Il telescopio spaziale Hubble ha anche ripreso in dettaglio la fascia di asteroidi e di pianetini che circondano la vicina stella Fomalhaut. Questa regione appare estremamente confinata, segno questo della probabile presenza di due o più pianeti, all’interno e all’esterno della fascia, che limitano, per mezzo della loro attrazione gravitazionale, il disperdersi nello spazio delle particelle e dei corpi minori; è un po’ come avviene per gli anelli di Saturno e per la fascia di asteroidi tra Marte e Giove.
Per cercare i pianeti extrasolari esistono sia metodi indiretti sia metodi diretti. Chi usa il metodo diretto cerca di vedere effettivamente il pianeta. Si tratta in questo caso di tentativi condotti al limite delle possibilità sperimentali per separare la debole luce del pianeta da quella abbagliante della stella. Anche con telescopi in grado di vedere sempre più lontano e con risoluzioni sempre più alte, il metodo diretto continuerà ad avere notevoli limiti nell’individuazione dei pianeti extrasolari. Quando utilizzano un metodo indiretto, gli astronomi non fanno altro che seguire il moto della stella e osservare se ci sono anomalie. Se le anomalie ci sono, controllano se la presenza di un pianeta potrebbe in qualche modo giustificarle. Tutte le stelle, infatti, si muovono, sottoposte alle forze gravitazionali di altre stelle o, semplicemente, perché orbitano attorno al centro della galassia. Il moto delle stelle è solitamente abbastanza regolare, rettilineo e si svolge a una velocità più o meno costante. Così gli astronomi scelgono una stella che non sia troppo lontana, per la quale cioè sia possibile fare accurate misure di posizione (metodo dell’astrometria), e la seguono nel suo moto. Se tale moto presenta irregolarità, sospettano che la stella abbia un sistema planetario.
Un altro metodo indiretto, ancora più usato di quello di prima, consiste invece nel misurare la velocità di spostamento della stella. Generalmente gli astronomi cercano di misurare la componente della velocità nella direzione Terra-stella, cioè la velocità radiale della stella. Se la velocità non è uniforme, suppongono l’esistenza di un pianeta che, orbitando attorno alla stella, la faccia deviare, ora da una parte e ora dall’altra, a causa dell’attrazione gravitazionale.

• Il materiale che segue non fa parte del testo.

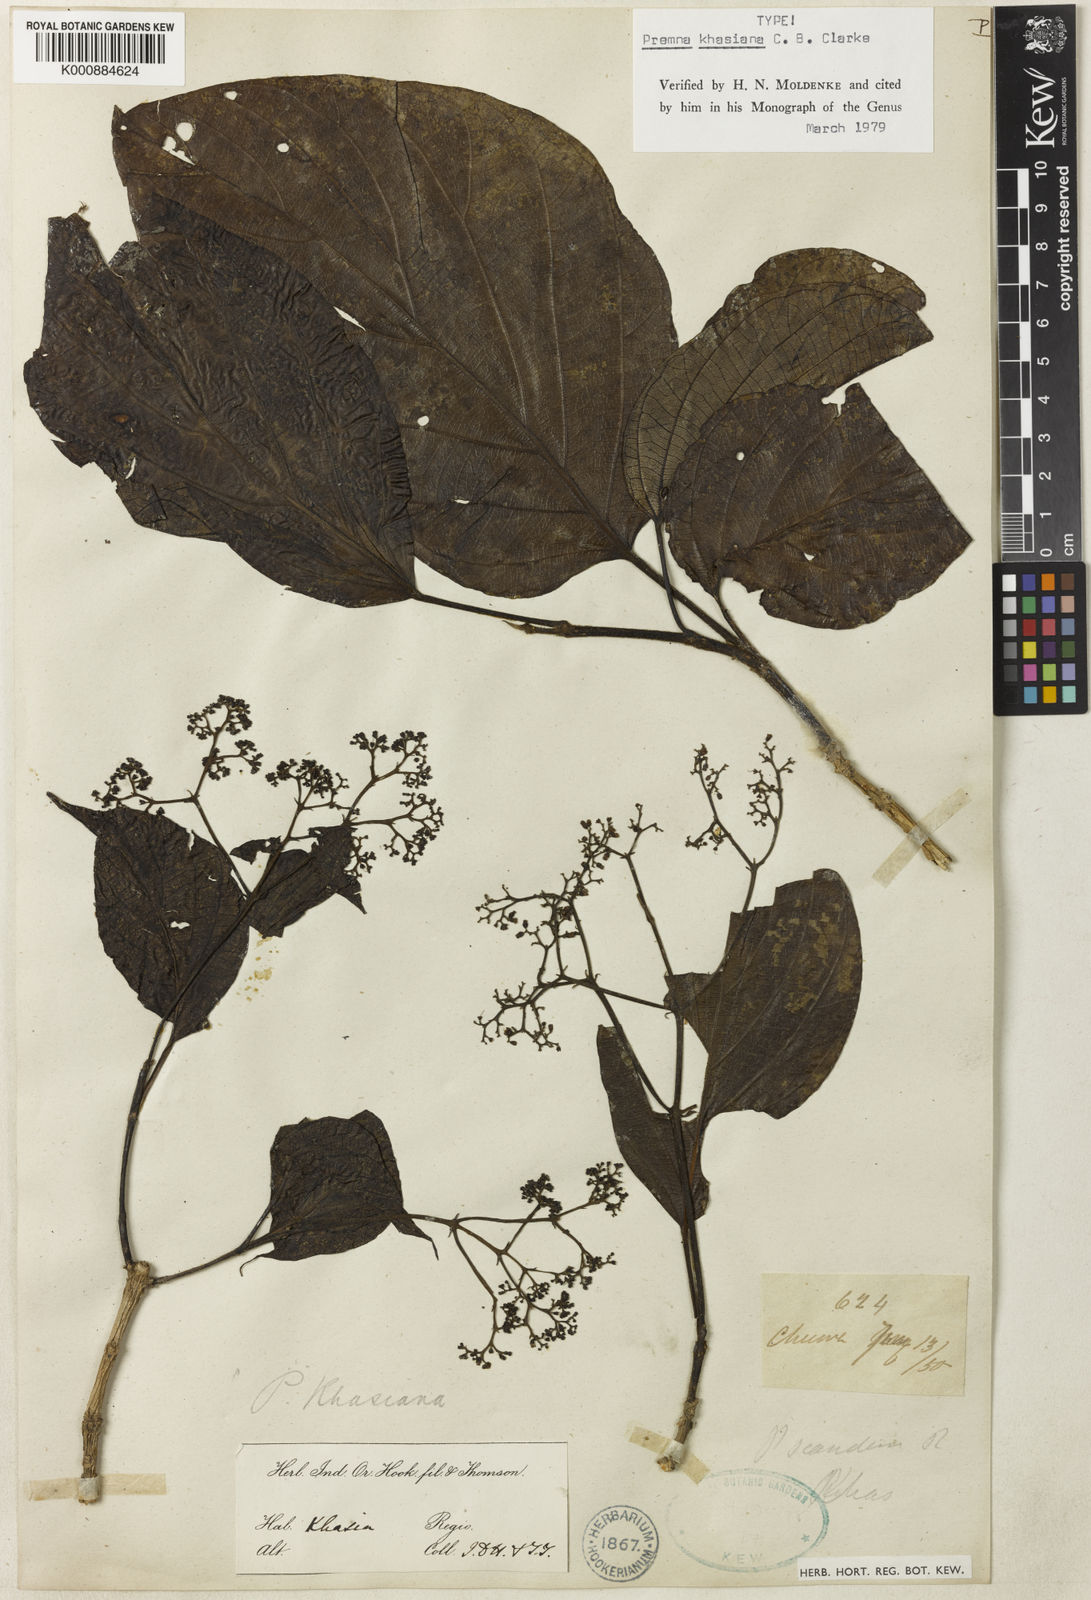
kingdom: Plantae
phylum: Tracheophyta
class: Magnoliopsida
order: Lamiales
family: Lamiaceae
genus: Premna
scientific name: Premna khasiana
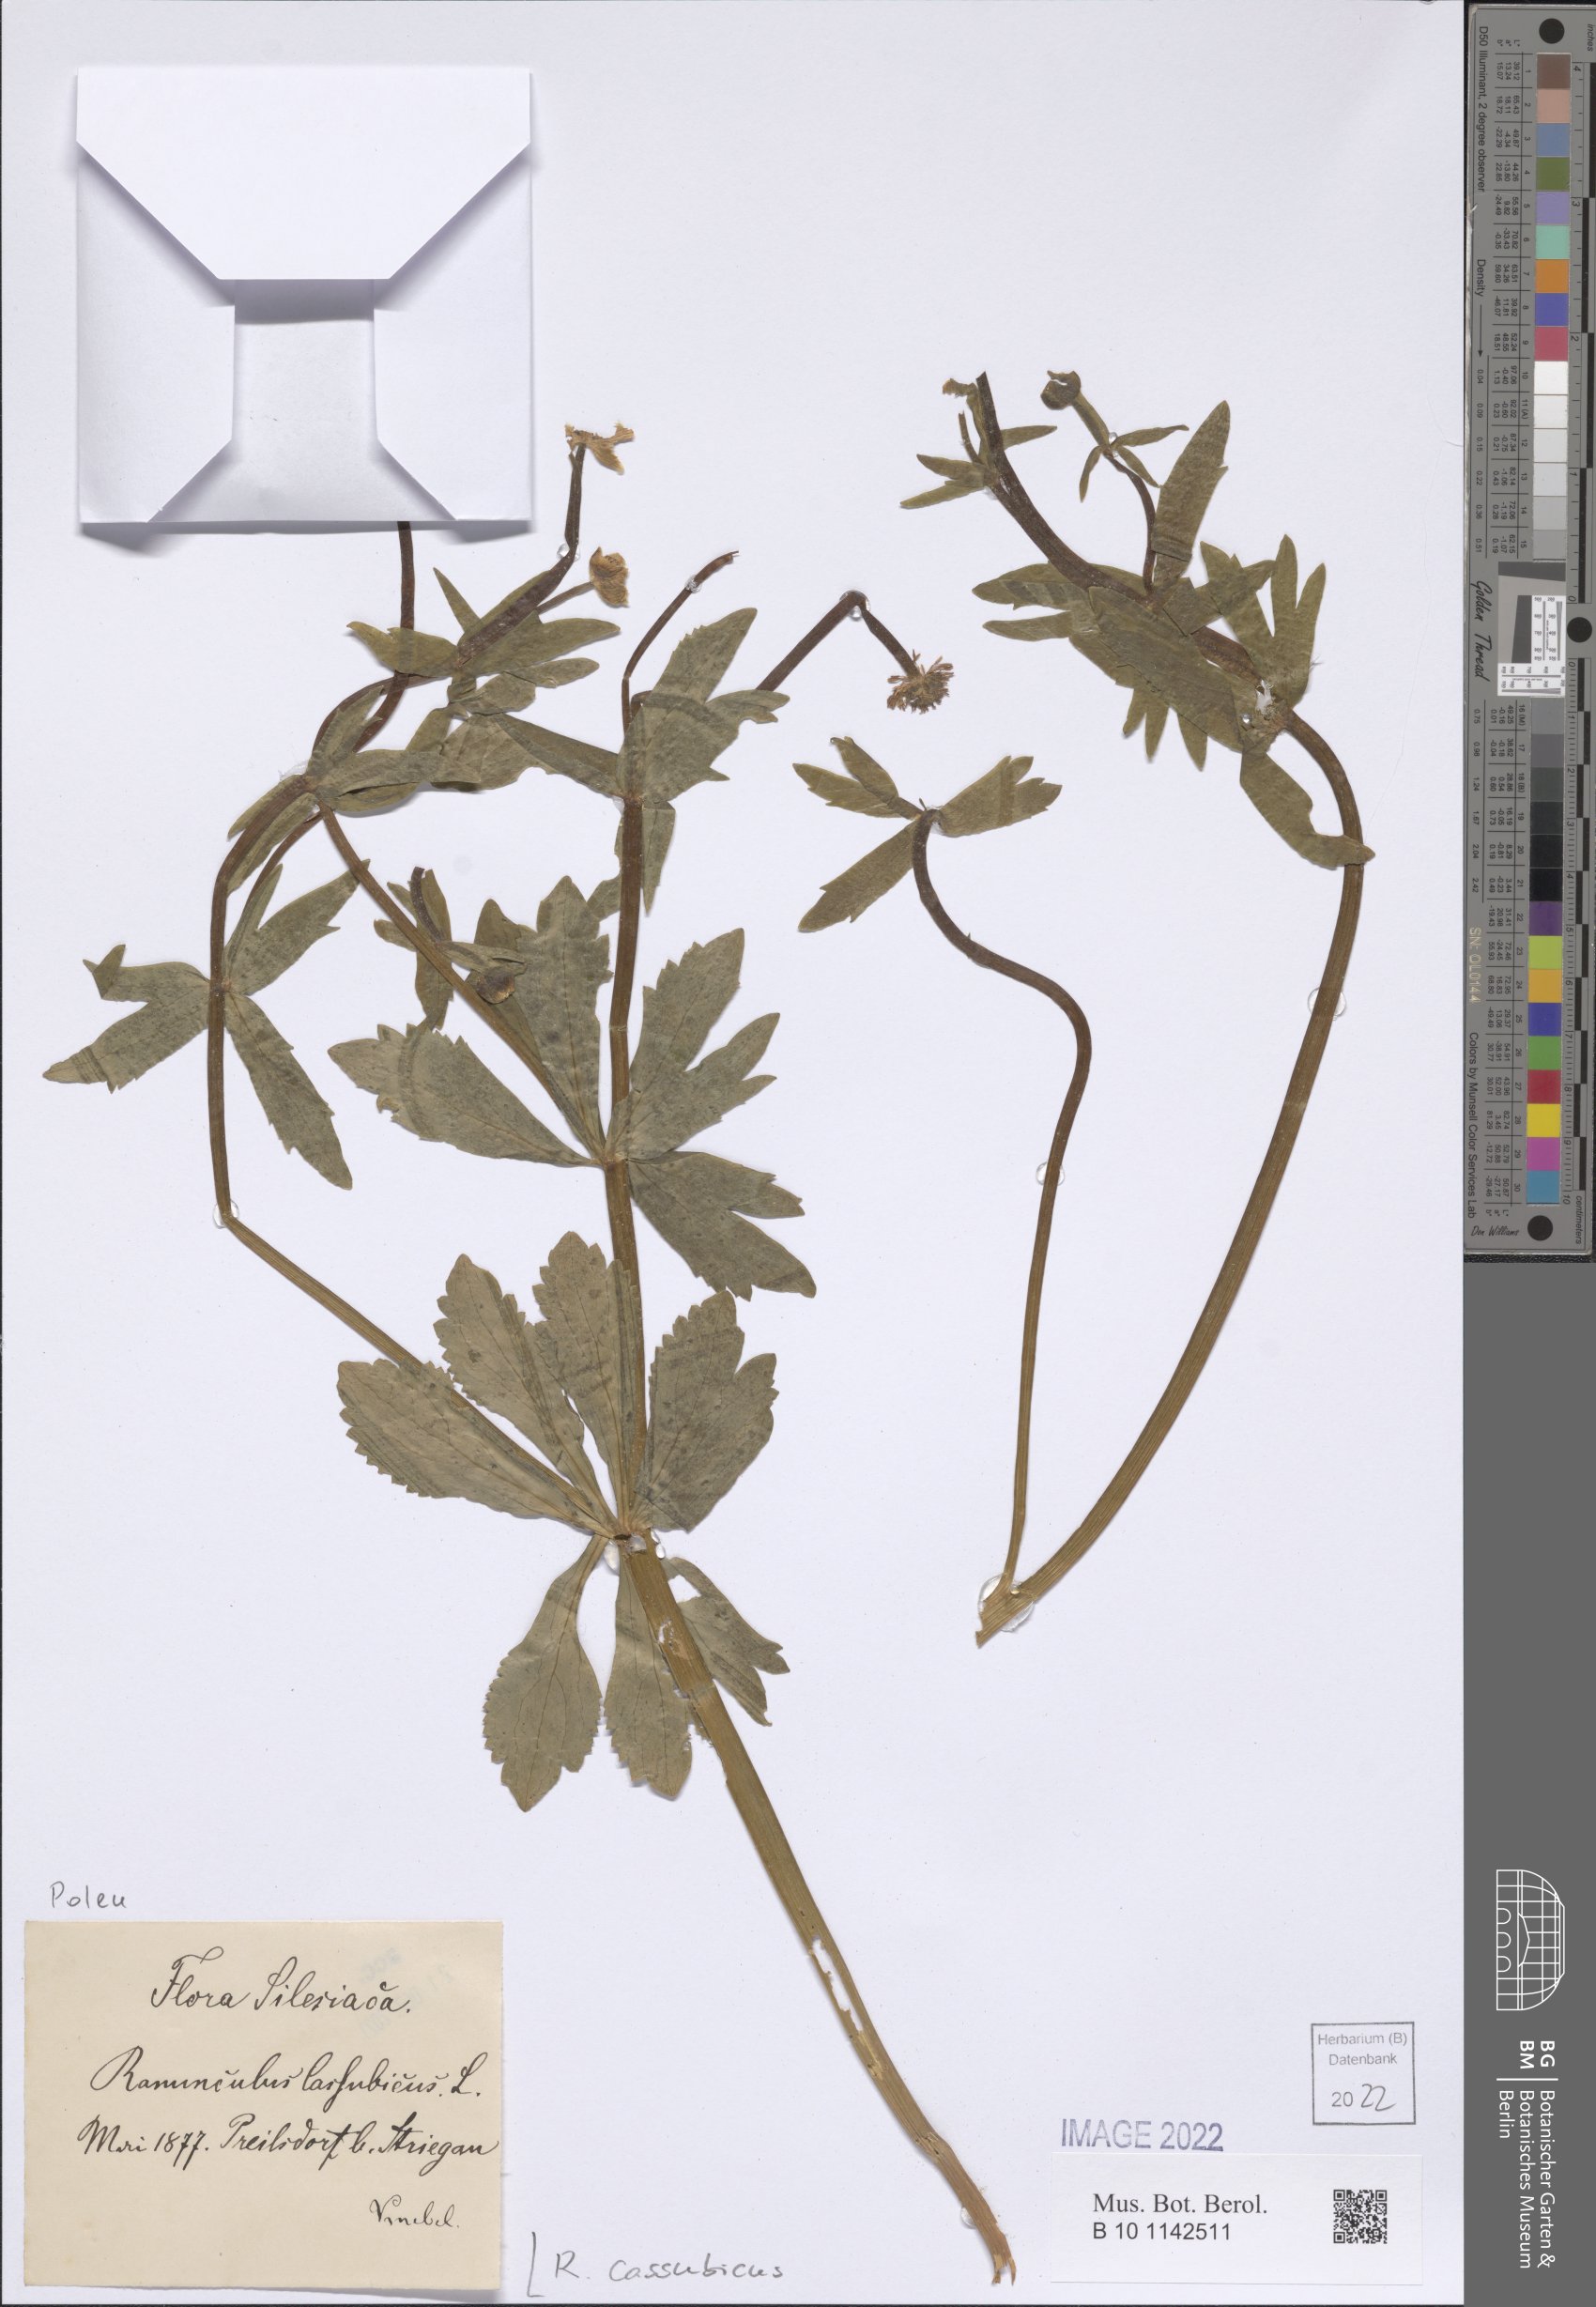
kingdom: Plantae
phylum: Tracheophyta
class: Magnoliopsida
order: Ranunculales
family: Ranunculaceae
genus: Ranunculus
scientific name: Ranunculus cassubicus
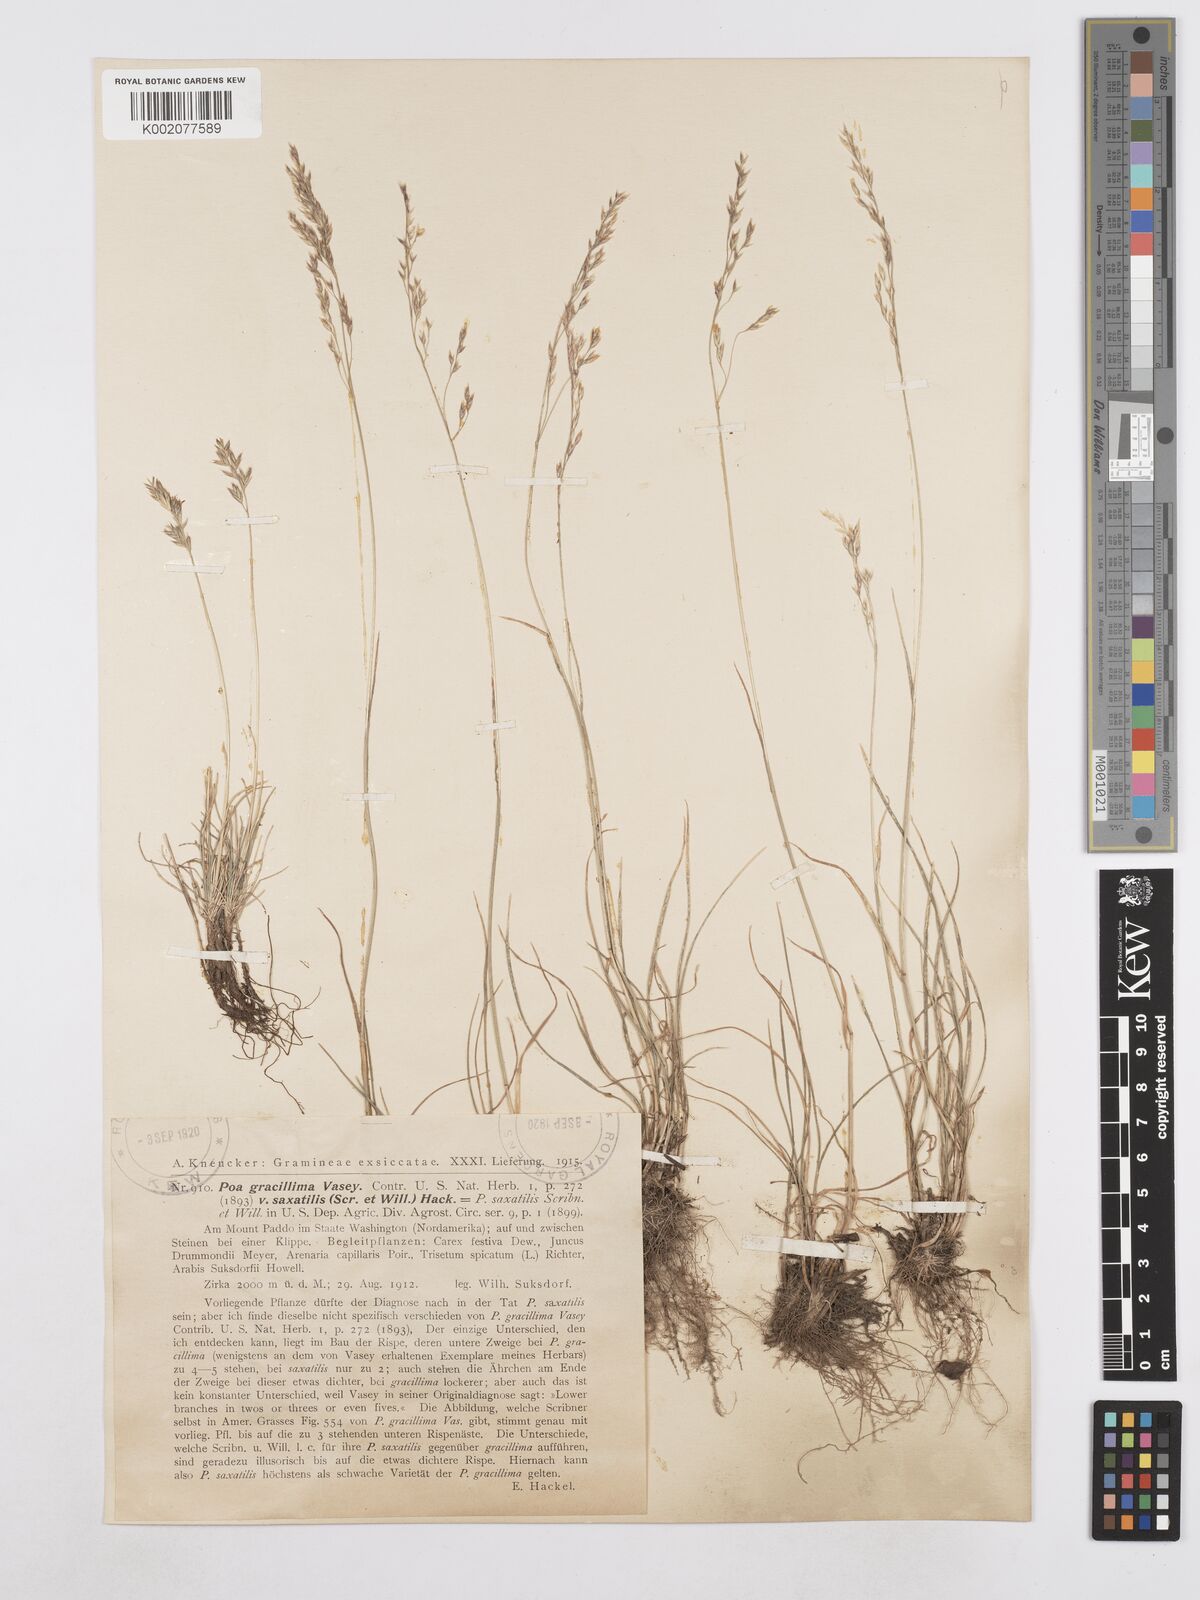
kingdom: Plantae
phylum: Tracheophyta
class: Liliopsida
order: Poales
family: Poaceae
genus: Poa
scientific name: Poa secunda
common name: Sandberg bluegrass
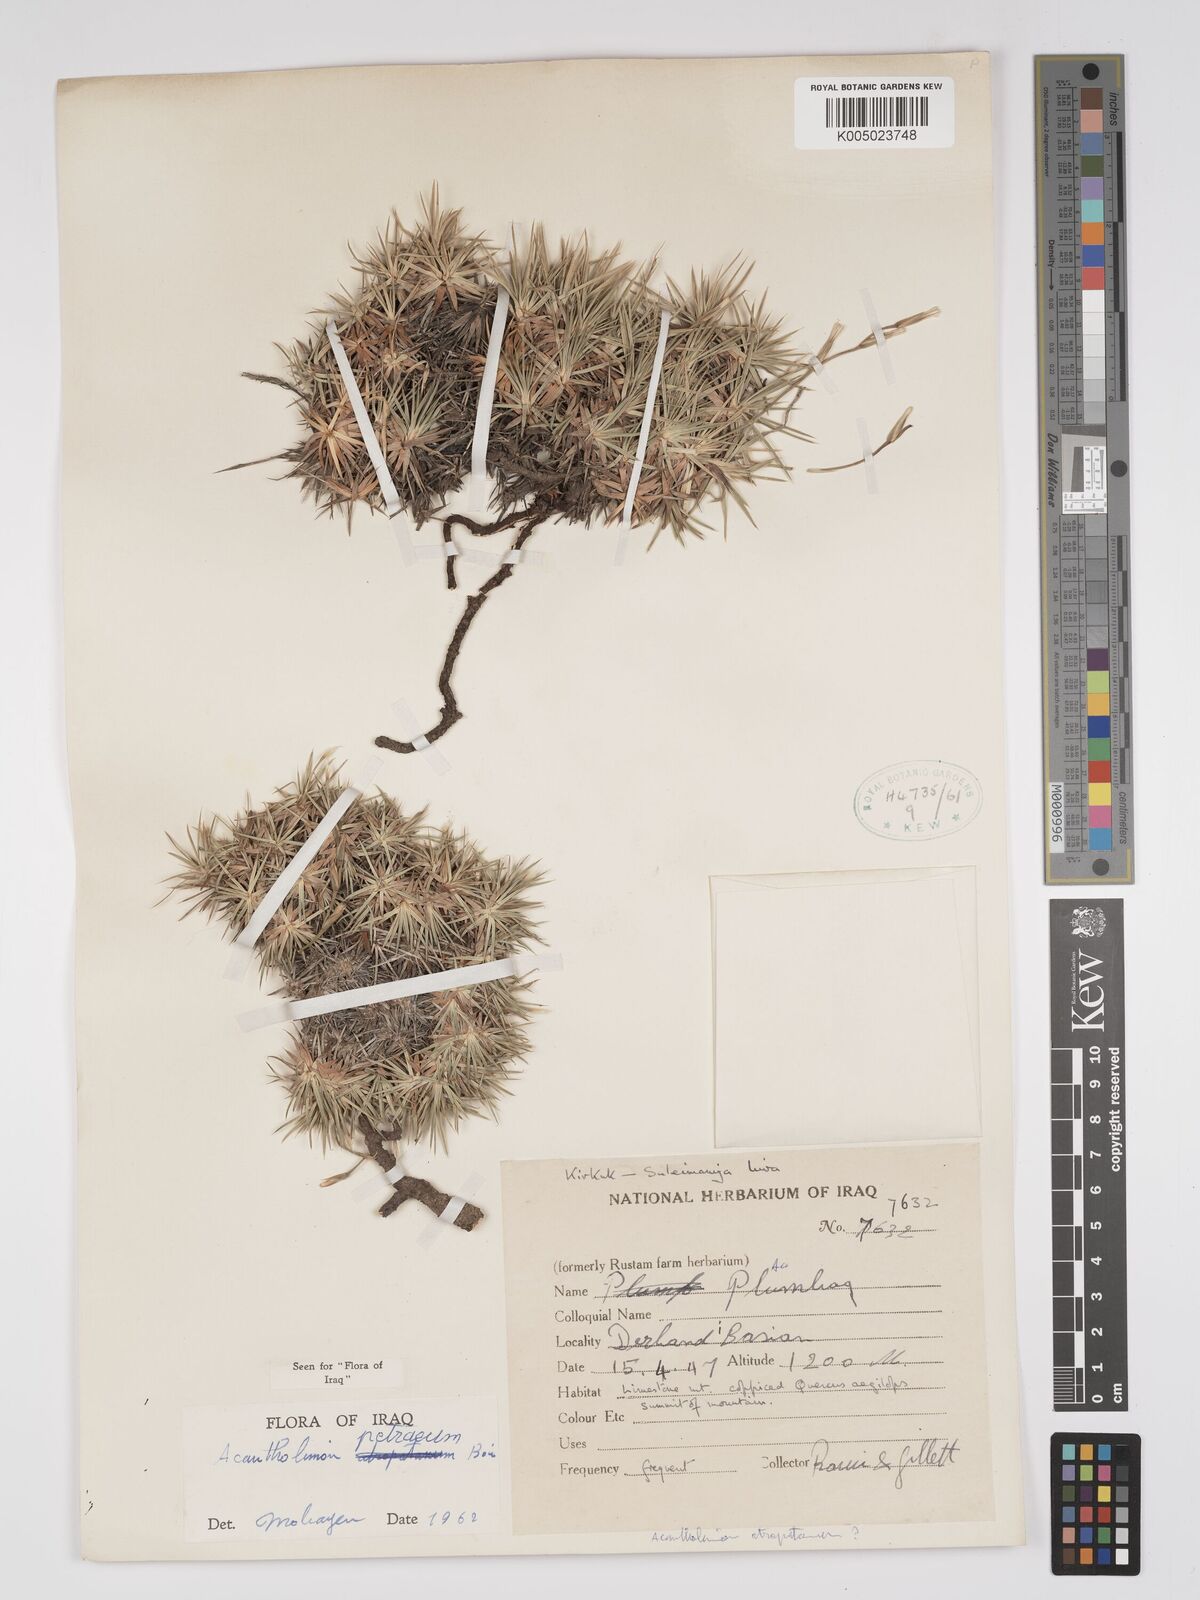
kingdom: Plantae
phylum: Tracheophyta
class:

Il telescopio spaziale Hubble ha permesso di fotografare all’interno della nebulosa di Orione (visibile a occhio nudo o con un semplice binocolo, proprio sotto la cintura del valoroso gigante del cielo) alcune stelle in formazione, circondate da un disco protoplanetario. È stata un’importante conferma della teoria sulla formazione del Sistema Solare e dei sistemi planetari in generale. Pur non potendo distinguere i pianeti, Hubble ha fornito alcune nitide immagini di regioni nelle qualii pianeti potrebbero essere in fase di formazione. È come se osservassimo il nostro Sistema Solare di 4,5 miliardi di anni fa, quando il disco di gas e polveri che avvolgeva il giovane Sole si stava condensando e si producevano i primi abbozzi dei pianeti.I dischi circumstellari non sono facili da osservare, nemmeno in regioni di formazione stellare vicine alla Terra. La luce della stella centrale tende infatti a offuscare la debole luminosità riflessa dal disco. Insomma lo studio dei pianeti è pieno di difficoltà e per questo motivo ci sono voluti tanti anni e tecnologie sempre più complesse per riuscire a osservare qualcosa di interessante.